Kennedy was joined in his opinion by Chief Justice John G. Roberts Jr. and Justices Ruth Bader Ginsburg, Stephen G. Breyer and Sonia Sotomayor. Justice Elena Kagan did not participate in the case.

“It is fundamental that foreign countries concerned about the status, safety, and security of their nationals in the United States must be able to confer and communicate on this subject with one national sovereign, not the 50 separate states,” Kennedy wrote.

Justice Antonin Scalia would have upheld all four provisions, he wrote in a concurring and dissenting opinion. States had a long-time role in regulating immigration, and the Constitution did not eliminate their power to do so, he said. “Arizona has moved to protect its sovereignty—not in contradiction of federal law, but in complete compliance with it,” he wrote. “The laws under challenge here do not extend or revise federal immigration restrictions, but merely enforce those restrictions more effectively. If securing its territory in this fashion is not within the power of Arizona, we should cease referring to it as a sovereign state.”

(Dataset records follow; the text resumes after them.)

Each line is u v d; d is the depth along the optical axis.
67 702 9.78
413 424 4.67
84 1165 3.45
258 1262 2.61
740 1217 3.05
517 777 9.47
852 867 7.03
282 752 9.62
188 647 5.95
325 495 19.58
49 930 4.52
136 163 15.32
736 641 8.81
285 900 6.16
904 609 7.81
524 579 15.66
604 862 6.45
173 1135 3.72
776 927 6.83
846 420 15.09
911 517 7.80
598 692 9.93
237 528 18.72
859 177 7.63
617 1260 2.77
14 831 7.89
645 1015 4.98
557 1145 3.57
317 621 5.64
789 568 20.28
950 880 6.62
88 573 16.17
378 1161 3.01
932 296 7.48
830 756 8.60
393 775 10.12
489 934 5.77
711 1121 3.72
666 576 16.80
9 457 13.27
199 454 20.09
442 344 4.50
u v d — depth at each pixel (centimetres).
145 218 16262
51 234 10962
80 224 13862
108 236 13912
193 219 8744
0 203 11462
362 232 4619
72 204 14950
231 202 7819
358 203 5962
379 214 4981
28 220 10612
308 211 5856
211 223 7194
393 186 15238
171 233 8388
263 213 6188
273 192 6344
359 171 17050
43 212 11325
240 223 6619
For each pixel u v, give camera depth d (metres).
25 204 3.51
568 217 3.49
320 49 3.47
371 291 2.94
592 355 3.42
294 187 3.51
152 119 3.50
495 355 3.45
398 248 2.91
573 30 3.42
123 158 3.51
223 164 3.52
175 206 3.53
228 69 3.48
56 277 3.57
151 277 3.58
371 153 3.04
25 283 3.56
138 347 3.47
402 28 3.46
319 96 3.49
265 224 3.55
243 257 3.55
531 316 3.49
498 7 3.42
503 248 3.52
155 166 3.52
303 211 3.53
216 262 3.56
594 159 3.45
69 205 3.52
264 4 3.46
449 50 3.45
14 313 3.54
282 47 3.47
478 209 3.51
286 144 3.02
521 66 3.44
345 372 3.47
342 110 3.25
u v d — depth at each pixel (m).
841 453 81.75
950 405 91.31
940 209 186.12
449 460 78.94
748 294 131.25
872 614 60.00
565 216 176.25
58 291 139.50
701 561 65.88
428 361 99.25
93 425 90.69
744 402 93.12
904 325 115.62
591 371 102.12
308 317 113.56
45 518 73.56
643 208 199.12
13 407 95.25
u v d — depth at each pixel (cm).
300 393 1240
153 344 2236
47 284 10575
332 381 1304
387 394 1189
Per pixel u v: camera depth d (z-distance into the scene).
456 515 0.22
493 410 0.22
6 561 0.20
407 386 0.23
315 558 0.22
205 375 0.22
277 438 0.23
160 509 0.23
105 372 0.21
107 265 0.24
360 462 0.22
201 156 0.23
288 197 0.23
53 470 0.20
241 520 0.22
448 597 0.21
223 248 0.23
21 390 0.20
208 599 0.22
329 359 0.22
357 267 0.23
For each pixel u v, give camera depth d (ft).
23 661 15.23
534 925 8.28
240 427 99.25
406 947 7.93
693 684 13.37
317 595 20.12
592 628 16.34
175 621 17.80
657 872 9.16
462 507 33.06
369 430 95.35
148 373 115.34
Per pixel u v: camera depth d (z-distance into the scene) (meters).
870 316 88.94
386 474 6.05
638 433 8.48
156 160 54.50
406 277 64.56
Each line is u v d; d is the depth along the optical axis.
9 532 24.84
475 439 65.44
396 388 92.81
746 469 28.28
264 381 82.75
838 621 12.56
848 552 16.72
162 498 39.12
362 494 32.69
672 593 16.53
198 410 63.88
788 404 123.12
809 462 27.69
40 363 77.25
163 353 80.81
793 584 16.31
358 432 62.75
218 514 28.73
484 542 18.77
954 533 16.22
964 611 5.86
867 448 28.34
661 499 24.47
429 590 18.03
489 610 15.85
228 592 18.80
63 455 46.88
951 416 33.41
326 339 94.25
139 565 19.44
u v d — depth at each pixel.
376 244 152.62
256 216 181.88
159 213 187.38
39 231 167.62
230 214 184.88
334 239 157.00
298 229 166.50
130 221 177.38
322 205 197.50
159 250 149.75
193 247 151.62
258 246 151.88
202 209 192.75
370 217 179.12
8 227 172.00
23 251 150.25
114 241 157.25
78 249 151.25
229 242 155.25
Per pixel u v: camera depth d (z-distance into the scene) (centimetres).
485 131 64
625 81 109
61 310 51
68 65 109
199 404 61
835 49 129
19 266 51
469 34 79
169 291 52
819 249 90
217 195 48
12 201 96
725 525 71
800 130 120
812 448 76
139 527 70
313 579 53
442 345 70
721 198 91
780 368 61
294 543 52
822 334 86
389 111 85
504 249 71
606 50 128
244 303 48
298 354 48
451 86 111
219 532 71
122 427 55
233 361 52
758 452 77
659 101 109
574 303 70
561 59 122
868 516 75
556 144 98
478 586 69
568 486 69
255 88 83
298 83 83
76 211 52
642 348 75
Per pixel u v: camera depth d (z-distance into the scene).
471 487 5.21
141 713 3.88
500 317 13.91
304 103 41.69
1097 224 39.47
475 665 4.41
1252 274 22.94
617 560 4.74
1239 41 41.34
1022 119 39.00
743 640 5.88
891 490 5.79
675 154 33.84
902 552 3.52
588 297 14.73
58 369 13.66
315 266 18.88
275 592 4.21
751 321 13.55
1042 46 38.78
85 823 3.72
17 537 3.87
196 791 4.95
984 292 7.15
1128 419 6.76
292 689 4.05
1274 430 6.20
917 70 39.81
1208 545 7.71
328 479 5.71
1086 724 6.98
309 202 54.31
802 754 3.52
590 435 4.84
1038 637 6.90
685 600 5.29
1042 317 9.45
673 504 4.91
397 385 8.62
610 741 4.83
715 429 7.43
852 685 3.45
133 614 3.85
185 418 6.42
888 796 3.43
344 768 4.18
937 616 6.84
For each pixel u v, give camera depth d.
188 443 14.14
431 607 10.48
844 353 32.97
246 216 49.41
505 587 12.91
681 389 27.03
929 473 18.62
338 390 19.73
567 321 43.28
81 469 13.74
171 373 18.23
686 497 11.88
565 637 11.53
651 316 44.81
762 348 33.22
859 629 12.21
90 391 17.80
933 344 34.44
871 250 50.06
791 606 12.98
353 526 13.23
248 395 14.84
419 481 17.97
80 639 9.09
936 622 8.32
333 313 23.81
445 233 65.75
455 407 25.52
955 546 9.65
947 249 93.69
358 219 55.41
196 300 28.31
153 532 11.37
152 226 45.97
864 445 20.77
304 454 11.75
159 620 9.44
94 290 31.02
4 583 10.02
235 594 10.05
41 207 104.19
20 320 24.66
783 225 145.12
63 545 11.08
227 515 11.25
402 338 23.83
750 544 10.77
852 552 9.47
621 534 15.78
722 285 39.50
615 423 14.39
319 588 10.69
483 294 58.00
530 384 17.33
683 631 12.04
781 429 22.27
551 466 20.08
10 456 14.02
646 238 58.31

Justices Clarence Thomas wrote that he would have upheld all four provisions, though he differed with Scalia on the reason. Justice Samuel A. Alito Jr. would have upheld three provisions.

The case is Arizona v. United States.

In a press release, ABA President Wm. T. (Bill) Robinson III applauded the holding striking down three provisions of the Arizona law. “As the ABA argued in the amicus brief it filed in the case, immigration law and policy are and must remain uniquely federal, with states having no role in immigration enforcement except pursuant to federal authorization and oversight,” Robinson said.”